The Times' believes that for "more adept students to be in the same classes as everyone else", the state must be willing to "drastically reduce the size of math classes" - which would be great! Though, I agree with the Times that this has not and will not be the most realistic solution. There is, however, another solution the Times refuses to consider, one that is actually gaining more popularity as frameworks like this proposed CA Framework continue to be introduced to states and districts.

This proposed 2021 CA Framework for Mathematics is heavily focused on student-led assessment methods, and even its separation of teacher and student responsibilities for assessments is very student-driven. The underlying belief of this kind of approach will require our own beliefs to change about the roles and responsibilities of teachers and students. The things teachers currently measure - percentage of correct answers and written out reproduction of procedures and basic facts - will have to shift to more indicative measures of learning such as communication, reasoning, and evidence. If such a shift seems too theoretical or hypothetical, it is likely due to the fact that education for decades has been telling us we are learning how to think critically and rationalize with evidence, but that, whether we were in fact thinking critically and rationalizing our evidence and support, what we we have been measured on is our ability to reproduce procedures and basic facts.

What the Times fails to understand is that this proposed framework is not attempting to repackage what education has been for the past hundred years - its redefining at the state level what many local educators have known education must become if we want our students to be able to compete in the growing global workforce. This forward-looking proposal requires us to consider it with a forward-looking perspective, one that redefines the role of the teacher as a facilitator, as a coach, and the student as the driver of their education, requiring the student to learn how to be responsible for what, when, how, and why they are learning, whether or not its based on the learning progressions of a particular set of academic standards.
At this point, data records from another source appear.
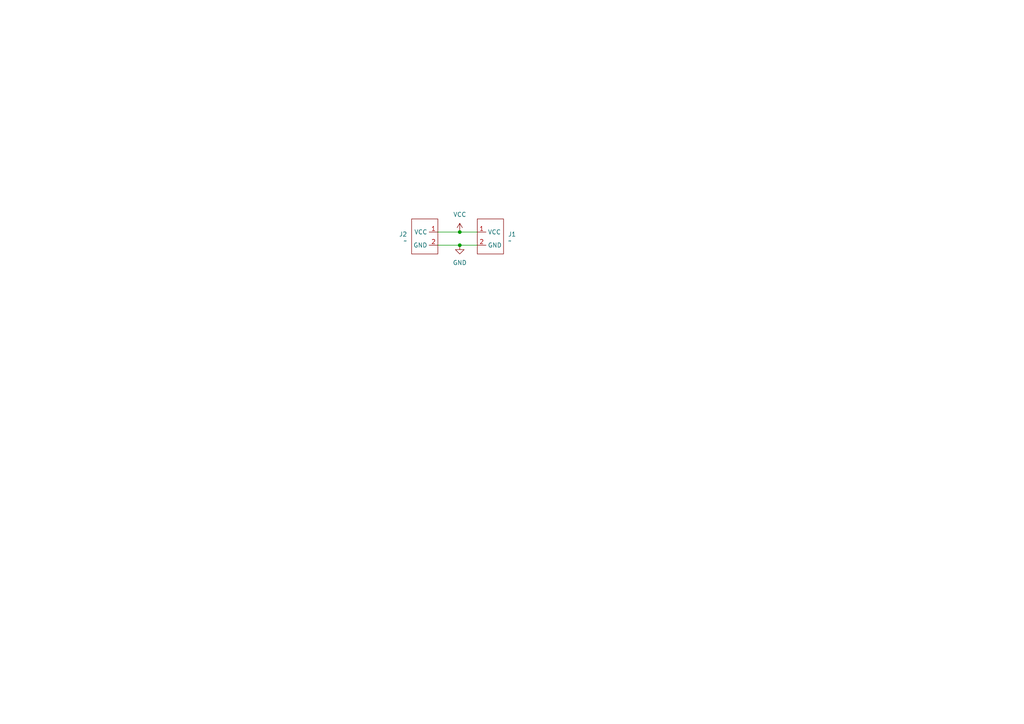
<source format=kicad_sch>
(kicad_sch
	(version 20231120)
	(generator "eeschema")
	(generator_version "8.0")
	(uuid "46346d9a-f3b1-4863-9549-7bac8ea78afc")
	(paper "A4")
	
	(junction
		(at 133.35 71.12)
		(diameter 0)
		(color 0 0 0 0)
		(uuid "e3dafe05-9bb4-44f4-9c46-077a0834bb1a")
	)
	(junction
		(at 133.35 67.31)
		(diameter 0)
		(color 0 0 0 0)
		(uuid "f5cd49ae-31fd-4f41-8ec3-9204ee990edc")
	)
	(wire
		(pts
			(xy 127 71.12) (xy 133.35 71.12)
		)
		(stroke
			(width 0)
			(type default)
		)
		(uuid "15b490c2-d5be-4b2f-88d4-5189efdcc6da")
	)
	(wire
		(pts
			(xy 133.35 67.31) (xy 138.43 67.31)
		)
		(stroke
			(width 0)
			(type default)
		)
		(uuid "1b82a233-b1c0-4dd1-ad9c-5a4644c28b26")
	)
	(wire
		(pts
			(xy 133.35 71.12) (xy 138.43 71.12)
		)
		(stroke
			(width 0)
			(type default)
		)
		(uuid "b1000852-a8fc-4045-817d-f932fb4dea7c")
	)
	(wire
		(pts
			(xy 127 67.31) (xy 133.35 67.31)
		)
		(stroke
			(width 0)
			(type default)
		)
		(uuid "d8035368-18bf-44a9-9732-36af132060fc")
	)
	(symbol
		(lib_id "connection:battery_conn")
		(at 142.24 68.58 0)
		(unit 1)
		(exclude_from_sim no)
		(in_bom yes)
		(on_board yes)
		(dnp no)
		(fields_autoplaced yes)
		(uuid "21d77856-b291-4488-be61-0487db335b2c")
		(property "Reference" "J1"
			(at 147.32 67.9449 0)
			(effects
				(font
					(size 1.27 1.27)
				)
				(justify left)
			)
		)
		(property "Value" "~"
			(at 147.32 69.85 0)
			(effects
				(font
					(size 1.27 1.27)
				)
				(justify left)
			)
		)
		(property "Footprint" "Connection:battery_conn"
			(at 139.7 68.58 0)
			(effects
				(font
					(size 1.27 1.27)
				)
				(hide yes)
			)
		)
		(property "Datasheet" ""
			(at 139.7 68.58 0)
			(effects
				(font
					(size 1.27 1.27)
				)
				(hide yes)
			)
		)
		(property "Description" ""
			(at 139.7 68.58 0)
			(effects
				(font
					(size 1.27 1.27)
				)
				(hide yes)
			)
		)
		(pin "1"
			(uuid "f97d7167-9911-474e-ae0f-e3b6221319f2")
		)
		(pin "2"
			(uuid "c74ea3cc-72d6-40d3-b864-c307598b61c3")
		)
		(instances
			(project ""
				(path "/46346d9a-f3b1-4863-9549-7bac8ea78afc"
					(reference "J1")
					(unit 1)
				)
			)
		)
	)
	(symbol
		(lib_id "power:VCC")
		(at 133.35 67.31 0)
		(unit 1)
		(exclude_from_sim no)
		(in_bom yes)
		(on_board yes)
		(dnp no)
		(fields_autoplaced yes)
		(uuid "45e8773f-3e95-4cff-a7bb-f31ab8ef04d7")
		(property "Reference" "#PWR02"
			(at 133.35 71.12 0)
			(effects
				(font
					(size 1.27 1.27)
				)
				(hide yes)
			)
		)
		(property "Value" "VCC"
			(at 133.35 62.23 0)
			(effects
				(font
					(size 1.27 1.27)
				)
			)
		)
		(property "Footprint" ""
			(at 133.35 67.31 0)
			(effects
				(font
					(size 1.27 1.27)
				)
				(hide yes)
			)
		)
		(property "Datasheet" ""
			(at 133.35 67.31 0)
			(effects
				(font
					(size 1.27 1.27)
				)
				(hide yes)
			)
		)
		(property "Description" "Power symbol creates a global label with name \"VCC\""
			(at 133.35 67.31 0)
			(effects
				(font
					(size 1.27 1.27)
				)
				(hide yes)
			)
		)
		(pin "1"
			(uuid "16d97703-c37c-44f0-847d-f2bb15e807b0")
		)
		(instances
			(project ""
				(path "/46346d9a-f3b1-4863-9549-7bac8ea78afc"
					(reference "#PWR02")
					(unit 1)
				)
			)
		)
	)
	(symbol
		(lib_id "power:GND")
		(at 133.35 71.12 0)
		(unit 1)
		(exclude_from_sim no)
		(in_bom yes)
		(on_board yes)
		(dnp no)
		(fields_autoplaced yes)
		(uuid "53327e4f-ebc6-4264-bb71-c8efffab943f")
		(property "Reference" "#PWR01"
			(at 133.35 77.47 0)
			(effects
				(font
					(size 1.27 1.27)
				)
				(hide yes)
			)
		)
		(property "Value" "GND"
			(at 133.35 76.2 0)
			(effects
				(font
					(size 1.27 1.27)
				)
			)
		)
		(property "Footprint" ""
			(at 133.35 71.12 0)
			(effects
				(font
					(size 1.27 1.27)
				)
				(hide yes)
			)
		)
		(property "Datasheet" ""
			(at 133.35 71.12 0)
			(effects
				(font
					(size 1.27 1.27)
				)
				(hide yes)
			)
		)
		(property "Description" "Power symbol creates a global label with name \"GND\" , ground"
			(at 133.35 71.12 0)
			(effects
				(font
					(size 1.27 1.27)
				)
				(hide yes)
			)
		)
		(pin "1"
			(uuid "294768b5-eec0-4a49-a349-bbbfda045eaf")
		)
		(instances
			(project ""
				(path "/46346d9a-f3b1-4863-9549-7bac8ea78afc"
					(reference "#PWR01")
					(unit 1)
				)
			)
		)
	)
	(symbol
		(lib_id "connection:battery_conn")
		(at 123.19 68.58 0)
		(mirror y)
		(unit 1)
		(exclude_from_sim no)
		(in_bom yes)
		(on_board yes)
		(dnp no)
		(uuid "834c59a3-f83c-443c-8d9f-b79ff047e292")
		(property "Reference" "J2"
			(at 118.11 67.9449 0)
			(effects
				(font
					(size 1.27 1.27)
				)
				(justify left)
			)
		)
		(property "Value" "~"
			(at 118.11 69.85 0)
			(effects
				(font
					(size 1.27 1.27)
				)
				(justify left)
			)
		)
		(property "Footprint" "Connection:terminal"
			(at 125.73 68.58 0)
			(effects
				(font
					(size 1.27 1.27)
				)
				(hide yes)
			)
		)
		(property "Datasheet" ""
			(at 125.73 68.58 0)
			(effects
				(font
					(size 1.27 1.27)
				)
				(hide yes)
			)
		)
		(property "Description" ""
			(at 125.73 68.58 0)
			(effects
				(font
					(size 1.27 1.27)
				)
				(hide yes)
			)
		)
		(pin "1"
			(uuid "4ff6a3b3-6a13-4f37-89cd-9b0a63cb614d")
		)
		(pin "2"
			(uuid "7d6d8b56-42e0-4cf0-8a3c-787d058881c5")
		)
		(instances
			(project "pebble_battery_cable"
				(path "/46346d9a-f3b1-4863-9549-7bac8ea78afc"
					(reference "J2")
					(unit 1)
				)
			)
		)
	)
	(sheet_instances
		(path "/"
			(page "1")
		)
	)
)

</source>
For those educators who see what this framework is truly proposing, we must speak publicly about the kinds of shifts in belief as well as in practice that must take place for a framework like this to be implemented with fidelity. We must shift our focus from what the teachers can or cannot handle, to what our students can or cannot handle, and I believe this proposed framework will provide the necessary pressure at the state level to shift our conversation about school, and separately about learning, to be more forward-looking, more innovating, and ultimately more successful in creating the change in education educators have been wanting to see for a long time.

Personally, I'd like to see education shift toward the beliefs and practices that encourage the kind of Self-Directed Schooling philosophy I've been proposing and have effectively introduced to my own classrooms in recent years, but that's a conversation for another blog post.